* [Material to process]
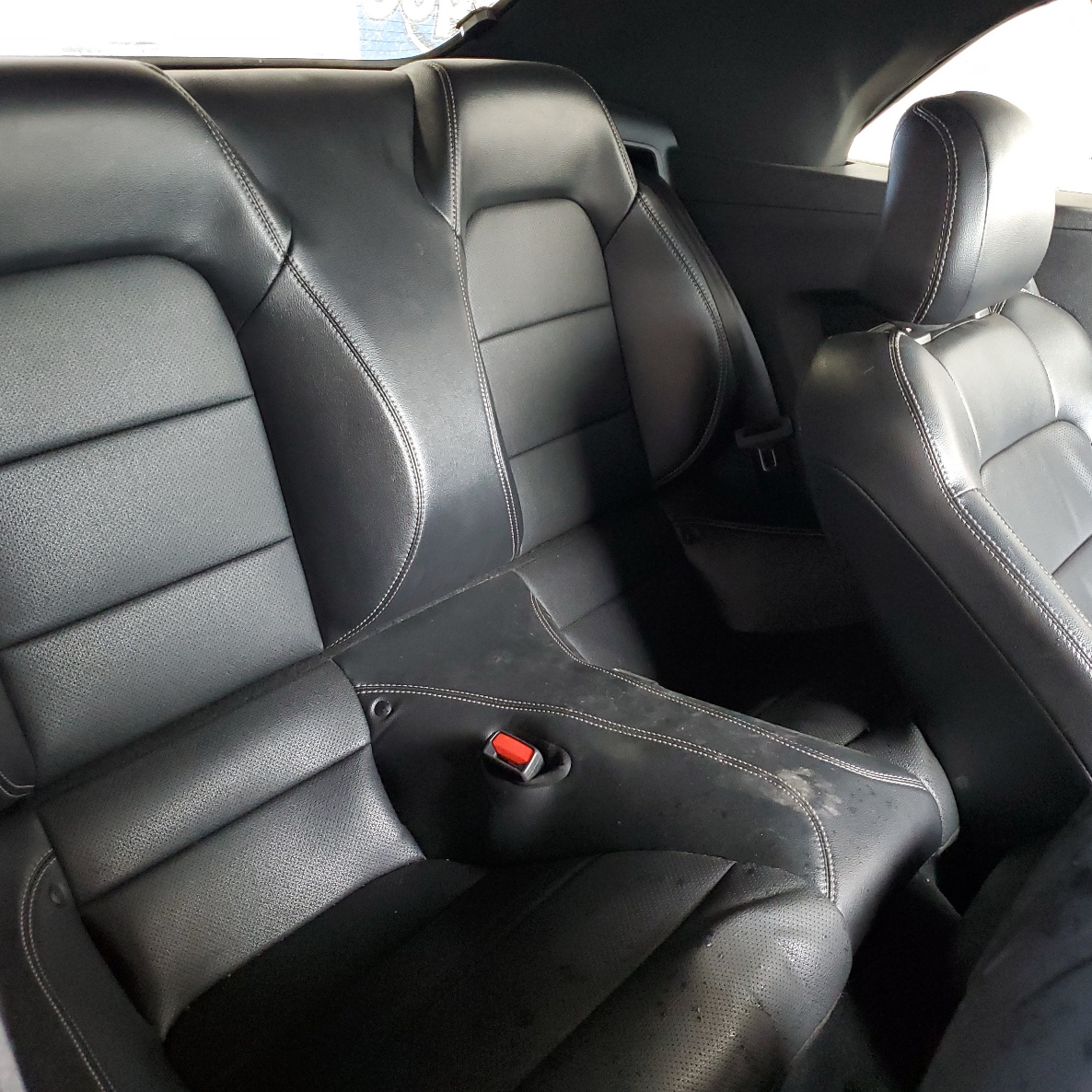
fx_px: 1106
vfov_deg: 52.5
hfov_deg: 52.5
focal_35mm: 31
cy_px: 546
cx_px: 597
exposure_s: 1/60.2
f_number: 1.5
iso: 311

* [What you are asked to do]
When copying, output the data exactly and leave out the pictures.

* [Output below]
fx_px: 1106
vfov_deg: 52.5
hfov_deg: 52.5
focal_35mm: 31
cy_px: 546
cx_px: 597
exposure_s: 1/60.2
f_number: 1.5
iso: 311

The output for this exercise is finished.